Is there any clear cut legal definition (in Queensland)?
Language is an ever changing thing, as people invent or assign terms. I am aware that the concept of ‘First Responder’ has grown in first aid/event health service circles as practitioners and companies adopt titles to distinguish skill levels, ‘First Aider’, ‘First Responder’, ‘Advanced Responder’, ‘EMT’ and, before 1 December 2018, ‘Paramedic’. Those terms (other than ‘paramedic’ since the start of registration) mean whatever the person using the term wants it to mean.
So ‘first responder’ and ‘first response’ are just plain English language terms. ‘First response’ means the ‘reaction to something’ ‘coming before all others in time or order’. The first response to a fire, flood etc is the first reaction. First responders are those that respond first. It is a truism that the first responders to nearly any event are not the emergency services but the people on scene.

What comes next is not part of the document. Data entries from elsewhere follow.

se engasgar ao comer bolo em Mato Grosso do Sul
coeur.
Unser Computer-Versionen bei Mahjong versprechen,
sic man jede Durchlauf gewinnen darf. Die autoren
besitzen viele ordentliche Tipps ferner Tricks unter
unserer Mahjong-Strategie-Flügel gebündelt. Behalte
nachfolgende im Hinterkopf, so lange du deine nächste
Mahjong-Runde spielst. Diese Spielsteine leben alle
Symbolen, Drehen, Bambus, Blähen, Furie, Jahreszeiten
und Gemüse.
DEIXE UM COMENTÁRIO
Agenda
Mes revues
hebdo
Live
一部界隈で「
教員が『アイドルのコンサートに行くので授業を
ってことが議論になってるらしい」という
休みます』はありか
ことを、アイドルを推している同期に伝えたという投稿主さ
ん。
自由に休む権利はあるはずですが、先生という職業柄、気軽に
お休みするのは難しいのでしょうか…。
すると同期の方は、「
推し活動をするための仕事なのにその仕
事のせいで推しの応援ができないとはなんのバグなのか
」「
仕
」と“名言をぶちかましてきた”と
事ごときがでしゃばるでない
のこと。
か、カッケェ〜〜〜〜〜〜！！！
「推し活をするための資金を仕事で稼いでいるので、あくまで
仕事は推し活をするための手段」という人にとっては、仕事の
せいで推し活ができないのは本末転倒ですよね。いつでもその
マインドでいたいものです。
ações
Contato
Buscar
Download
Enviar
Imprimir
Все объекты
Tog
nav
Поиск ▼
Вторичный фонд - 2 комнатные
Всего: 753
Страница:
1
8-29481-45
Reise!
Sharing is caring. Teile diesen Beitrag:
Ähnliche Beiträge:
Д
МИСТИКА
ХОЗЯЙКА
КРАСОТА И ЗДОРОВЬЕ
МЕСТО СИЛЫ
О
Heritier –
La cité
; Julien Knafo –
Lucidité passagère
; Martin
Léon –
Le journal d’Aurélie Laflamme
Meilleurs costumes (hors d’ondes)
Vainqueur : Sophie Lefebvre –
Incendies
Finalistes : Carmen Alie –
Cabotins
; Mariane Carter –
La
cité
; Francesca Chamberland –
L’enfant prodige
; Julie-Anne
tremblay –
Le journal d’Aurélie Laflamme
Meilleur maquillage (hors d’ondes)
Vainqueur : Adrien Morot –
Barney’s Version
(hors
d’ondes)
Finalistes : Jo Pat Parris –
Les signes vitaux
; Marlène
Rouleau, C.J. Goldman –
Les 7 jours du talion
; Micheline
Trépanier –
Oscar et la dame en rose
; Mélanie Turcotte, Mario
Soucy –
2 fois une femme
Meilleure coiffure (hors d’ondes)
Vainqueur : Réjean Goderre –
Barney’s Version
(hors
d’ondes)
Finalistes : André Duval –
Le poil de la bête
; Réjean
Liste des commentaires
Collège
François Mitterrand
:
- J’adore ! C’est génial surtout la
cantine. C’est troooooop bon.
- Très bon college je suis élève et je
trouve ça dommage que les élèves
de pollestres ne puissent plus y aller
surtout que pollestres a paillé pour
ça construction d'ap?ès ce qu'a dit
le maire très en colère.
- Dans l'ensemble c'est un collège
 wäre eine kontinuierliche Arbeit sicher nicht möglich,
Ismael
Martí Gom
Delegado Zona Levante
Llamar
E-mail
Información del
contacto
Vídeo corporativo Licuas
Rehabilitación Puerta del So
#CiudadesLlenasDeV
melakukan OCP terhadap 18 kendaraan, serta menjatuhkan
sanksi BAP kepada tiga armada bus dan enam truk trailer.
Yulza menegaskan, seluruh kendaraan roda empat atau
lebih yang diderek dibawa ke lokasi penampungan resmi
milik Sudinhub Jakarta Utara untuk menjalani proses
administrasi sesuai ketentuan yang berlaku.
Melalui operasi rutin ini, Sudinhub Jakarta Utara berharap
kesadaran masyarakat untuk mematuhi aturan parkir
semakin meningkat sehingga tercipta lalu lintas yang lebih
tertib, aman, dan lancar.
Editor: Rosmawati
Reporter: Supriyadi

In the emergency services context, first aiders may be badged ‘first responder’ but as I say, there is not ‘clear cut legal definition’ of what that means. It means whatever the person putting the badge on the uniform wants it to mean. In terms of ‘first response’ that may be a term of art in the fire, police and emergency services sector but how they use the term is a matter for them; again there is not legal definition of the concept.
Here in lies another problem.
Where does the community fit into this terminology, I would say that the community are the first responders and that the emergency services are emergency responders.
First responders are doing what they can until the emergency responders arrive and take over the scene.
With the government doing more for the community, and the community expecting more off the emergency responders the community have little to no resilience to emergency events.